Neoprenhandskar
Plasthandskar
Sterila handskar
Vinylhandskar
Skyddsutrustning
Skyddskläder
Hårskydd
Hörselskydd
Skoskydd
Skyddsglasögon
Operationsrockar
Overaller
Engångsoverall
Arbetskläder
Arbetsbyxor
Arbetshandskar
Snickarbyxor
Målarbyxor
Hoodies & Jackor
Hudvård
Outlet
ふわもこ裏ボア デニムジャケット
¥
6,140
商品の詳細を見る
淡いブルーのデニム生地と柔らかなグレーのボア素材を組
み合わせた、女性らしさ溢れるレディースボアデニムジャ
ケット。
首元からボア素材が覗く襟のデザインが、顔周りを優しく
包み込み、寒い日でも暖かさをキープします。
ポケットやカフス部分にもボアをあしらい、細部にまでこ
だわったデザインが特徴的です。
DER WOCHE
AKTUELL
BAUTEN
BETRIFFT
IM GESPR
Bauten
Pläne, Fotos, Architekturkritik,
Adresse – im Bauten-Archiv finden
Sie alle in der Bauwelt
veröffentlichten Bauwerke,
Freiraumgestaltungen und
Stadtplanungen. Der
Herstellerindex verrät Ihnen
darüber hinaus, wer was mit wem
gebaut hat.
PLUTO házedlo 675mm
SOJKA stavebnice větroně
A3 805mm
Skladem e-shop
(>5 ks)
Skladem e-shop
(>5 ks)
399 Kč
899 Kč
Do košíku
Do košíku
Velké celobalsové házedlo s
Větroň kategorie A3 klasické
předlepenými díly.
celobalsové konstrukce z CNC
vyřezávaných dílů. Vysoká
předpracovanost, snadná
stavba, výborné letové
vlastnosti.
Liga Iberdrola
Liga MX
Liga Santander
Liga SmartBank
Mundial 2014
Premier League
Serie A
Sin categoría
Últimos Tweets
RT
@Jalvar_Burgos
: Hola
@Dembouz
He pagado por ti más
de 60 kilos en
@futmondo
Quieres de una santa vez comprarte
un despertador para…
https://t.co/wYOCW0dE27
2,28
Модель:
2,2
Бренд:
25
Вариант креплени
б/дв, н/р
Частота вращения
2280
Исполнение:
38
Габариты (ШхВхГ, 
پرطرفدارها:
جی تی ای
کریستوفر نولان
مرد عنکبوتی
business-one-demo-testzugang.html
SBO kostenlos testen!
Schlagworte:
++++++++
Write out again, exactly, the lines from the one holding "ふわもこ裏ボア デニムジャケット" through the end of the listing, with both ends included.

* Task result
ふわもこ裏ボア デニムジャケット
¥
6,140
商品の詳細を見る
淡いブルーのデニム生地と柔らかなグレーのボア素材を組
み合わせた、女性らしさ溢れるレディースボアデニムジャ
ケット。
首元からボア素材が覗く襟のデザインが、顔周りを優しく
包み込み、寒い日でも暖かさをキープします。
ポケットやカフス部分にもボアをあしらい、細部にまでこ
だわったデザインが特徴的です。
DER WOCHE
AKTUELL
BAUTEN
BETRIFFT
IM GESPR
Bauten
Pläne, Fotos, Architekturkritik,
Adresse – im Bauten-Archiv finden
Sie alle in der Bauwelt
veröffentlichten Bauwerke,
Freiraumgestaltungen und
Stadtplanungen. Der
Herstellerindex verrät Ihnen
darüber hinaus, wer was mit wem
gebaut hat.
PLUTO házedlo 675mm
SOJKA stavebnice větroně
A3 805mm
Skladem e-shop
(>5 ks)
Skladem e-shop
(>5 ks)
399 Kč
899 Kč
Do košíku
Do košíku
Velké celobalsové házedlo s
Větroň kategorie A3 klasické
předlepenými díly.
celobalsové konstrukce z CNC
vyřezávaných dílů. Vysoká
předpracovanost, snadná
stavba, výborné letové
vlastnosti.
Liga Iberdrola
Liga MX
Liga Santander
Liga SmartBank
Mundial 2014
Premier League
Serie A
Sin categoría
Últimos Tweets
RT
@Jalvar_Burgos
: Hola
@Dembouz
He pagado por ti más
de 60 kilos en
@futmondo
Quieres de una santa vez comprarte
un despertador para…
https://t.co/wYOCW0dE27
2,28
Модель:
2,2
Бренд:
25
Вариант креплени
б/дв, н/р
Частота вращения
2280
Исполнение:
38
Габариты (ШхВхГ, 
پرطرفدارها:
جی تی ای
کریستوفر نولان
مرد عنکبوتی
business-one-demo-testzugang.html
SBO kostenlos testen!
Schlagworte:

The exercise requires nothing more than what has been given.